Hegel, günlük bilinç açısından filozof kafası üstünde durur, derken çok haklıdır. Fakat filozofun güzüyle bakınca da günlük bilinç yerde tozun toprağın için bir sürüngen gibi sürünmektedir ve ne yazık ki bunun da farkında değildir.

Diğer taraftan bir çırpıda okuyup anlaşılan bir yazı zaten bize yeni bir şey öğretmiyor demektir. Yeni şeyler okuduğumuz, bizi yeni bilgi ve düşüncelerle karşı karşıya getiren yazılar da kolay anlaşılır olmayabilir.

Mesele aslında, insandan kaynaklanan tüm sorunlar bir tarafa, Marx’ın da dikkat çektiği gibi, dünyanın kuruluşunun zor olmasından, öz ve görünümün aynı olmamasından kaynaklanıyor. Eğer her şey olduğu gibi görünseydi veya göründüğü gibi olsaydı bilime, felsefeye ne gerek kalacaktı! Hepimiz naif ve masum bir şekilde yaşar giderdik.
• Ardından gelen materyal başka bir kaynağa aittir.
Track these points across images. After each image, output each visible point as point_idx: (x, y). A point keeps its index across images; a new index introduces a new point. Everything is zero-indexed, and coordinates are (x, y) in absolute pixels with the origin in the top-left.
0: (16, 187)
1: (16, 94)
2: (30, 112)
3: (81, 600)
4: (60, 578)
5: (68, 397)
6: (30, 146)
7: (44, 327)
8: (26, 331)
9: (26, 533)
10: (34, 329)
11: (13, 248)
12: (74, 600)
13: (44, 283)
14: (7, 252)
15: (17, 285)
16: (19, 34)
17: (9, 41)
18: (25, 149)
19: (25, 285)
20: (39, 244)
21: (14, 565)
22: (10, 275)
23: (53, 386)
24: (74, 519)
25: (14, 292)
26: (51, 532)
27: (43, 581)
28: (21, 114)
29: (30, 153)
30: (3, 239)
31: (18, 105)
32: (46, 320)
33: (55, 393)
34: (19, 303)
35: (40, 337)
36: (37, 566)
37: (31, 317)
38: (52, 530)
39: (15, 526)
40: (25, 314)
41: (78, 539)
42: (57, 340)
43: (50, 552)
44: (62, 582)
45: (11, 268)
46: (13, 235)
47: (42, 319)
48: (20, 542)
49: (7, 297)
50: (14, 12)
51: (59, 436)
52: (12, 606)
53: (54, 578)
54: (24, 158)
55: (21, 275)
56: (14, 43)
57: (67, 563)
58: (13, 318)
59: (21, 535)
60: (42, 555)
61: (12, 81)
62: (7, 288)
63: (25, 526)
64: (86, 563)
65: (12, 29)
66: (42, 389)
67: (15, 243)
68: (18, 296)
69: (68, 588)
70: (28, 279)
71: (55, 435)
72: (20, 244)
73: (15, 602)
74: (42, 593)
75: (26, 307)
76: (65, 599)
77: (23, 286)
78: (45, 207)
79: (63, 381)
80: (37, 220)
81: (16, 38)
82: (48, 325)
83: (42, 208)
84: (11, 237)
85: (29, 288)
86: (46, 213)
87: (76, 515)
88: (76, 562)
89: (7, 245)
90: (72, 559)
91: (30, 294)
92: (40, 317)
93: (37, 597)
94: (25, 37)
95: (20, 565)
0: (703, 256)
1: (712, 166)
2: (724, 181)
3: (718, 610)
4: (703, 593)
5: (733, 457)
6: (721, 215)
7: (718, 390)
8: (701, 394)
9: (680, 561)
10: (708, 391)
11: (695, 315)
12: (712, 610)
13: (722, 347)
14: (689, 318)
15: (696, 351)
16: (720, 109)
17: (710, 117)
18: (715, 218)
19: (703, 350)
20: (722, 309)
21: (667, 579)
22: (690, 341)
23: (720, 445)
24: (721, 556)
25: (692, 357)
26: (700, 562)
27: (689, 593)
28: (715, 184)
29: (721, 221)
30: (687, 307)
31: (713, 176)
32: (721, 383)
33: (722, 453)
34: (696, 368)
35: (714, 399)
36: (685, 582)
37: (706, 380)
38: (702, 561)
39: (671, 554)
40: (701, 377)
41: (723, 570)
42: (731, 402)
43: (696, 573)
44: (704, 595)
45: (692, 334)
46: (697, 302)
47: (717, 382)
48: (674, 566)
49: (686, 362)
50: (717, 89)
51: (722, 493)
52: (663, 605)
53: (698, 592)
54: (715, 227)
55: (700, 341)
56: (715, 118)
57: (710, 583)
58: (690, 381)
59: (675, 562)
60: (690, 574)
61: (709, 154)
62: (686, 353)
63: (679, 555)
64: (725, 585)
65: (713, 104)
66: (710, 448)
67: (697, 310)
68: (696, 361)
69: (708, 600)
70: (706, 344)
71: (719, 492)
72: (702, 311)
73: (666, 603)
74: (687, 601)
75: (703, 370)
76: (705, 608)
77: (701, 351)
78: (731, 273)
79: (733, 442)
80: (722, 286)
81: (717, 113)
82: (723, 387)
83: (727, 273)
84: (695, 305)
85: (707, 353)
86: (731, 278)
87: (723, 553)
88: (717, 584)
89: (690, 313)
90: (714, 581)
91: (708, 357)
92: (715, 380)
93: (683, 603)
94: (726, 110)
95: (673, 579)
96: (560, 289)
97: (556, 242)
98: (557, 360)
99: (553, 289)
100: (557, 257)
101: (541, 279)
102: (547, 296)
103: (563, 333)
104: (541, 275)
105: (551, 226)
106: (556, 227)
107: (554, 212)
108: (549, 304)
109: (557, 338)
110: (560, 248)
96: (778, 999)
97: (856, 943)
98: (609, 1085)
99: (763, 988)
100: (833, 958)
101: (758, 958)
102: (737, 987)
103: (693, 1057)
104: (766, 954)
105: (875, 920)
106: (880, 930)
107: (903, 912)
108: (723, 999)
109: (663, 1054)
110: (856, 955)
Mesele öyleyse biraz da dünyanın oluş ve oluşum tarzından kaynaklanıyor –ki bu bunca zamandır filozofları bile birbirine düşürüyor.

Her felsefeci filozofça düşünemez. Fakat anlaşılmak için, filozofça düşünceler, üzerine düşünmeyi gerektirir doğası gereği. Düşünmek de, yine ancak filozoftan öğrenebileceğimiz kolay olamayan, uzun yıllar çaba gerektiren, emek harcamayı gerekli kılan, kolayca kendiliğinden sahip olabileceğimiz bir yetenek değildir.

Felsefenin ocağında en az 20 yıl pişmeyen zihin henüz çok ham ve hamurdur. Bu nedenle, hukuki ceza ehliyeti daha önce başlayabilir, ama ahlaki ceza ehliyeti bir insanda felsefenin ocağında yeterince pişmeden bir ömür boyu tam olarak oluşmuyor. Kemale ermek, hele çağımızda, güneşi fethetmeye, mümkün olmayanı başarmaya benziyor.